Take it online and you lose all political impact; you lose the vital editorial marshalling of the often excellent journalists and cartoonists and photographers into a single daily statement, a single product – and everything gets lost in the morass of Google news. We will always need a real and not a virtual Guardian.

Guilt-ridden Lefties will need it to swat the mosquitoes in Tuscany, or to light the wood-burning stoves in their second homes, or to line the tuck boxes of their little ones as they guiltily pack them off – like dear Polly Toynbee – to their fee-paying schools. And it would be a calamity for us Conservatives if we no longer knew what the enemy was thinking. We need a paper that is genuinely, viscerally hostile to anything that looks remotely like a spirit of enterprise and competition. We need a paper that believes capitalism is fundamentally flawed; that wishes fewer people had jobs in financial services; that thinks the euro was and still is a jolly fine idea; that dislikes the ideology of home ownership (except for Guardian journalists, who are allowed to have more than one); that dislikes anything “elitist” (except for the schools attended by the children of Guardian journalists).
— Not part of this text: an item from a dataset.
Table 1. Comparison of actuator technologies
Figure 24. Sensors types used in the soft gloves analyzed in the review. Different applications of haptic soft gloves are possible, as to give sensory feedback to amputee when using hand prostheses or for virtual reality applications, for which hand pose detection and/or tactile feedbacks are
We need a paper that believes the answer to all problems is more tax and more regulation. We need to have the enemy in plain view, on the table, in the shops – not skulking online. We need to know what not to think. So I appeal now to all Conservatives and indeed anyone interested in preserving our national heritage. Even if we only have a few hundred copies left, let us keep the Guardian’s print edition – displayed in town halls, perhaps, like the People’s Daily. Never mind the badger. Save the Guardian from extinction!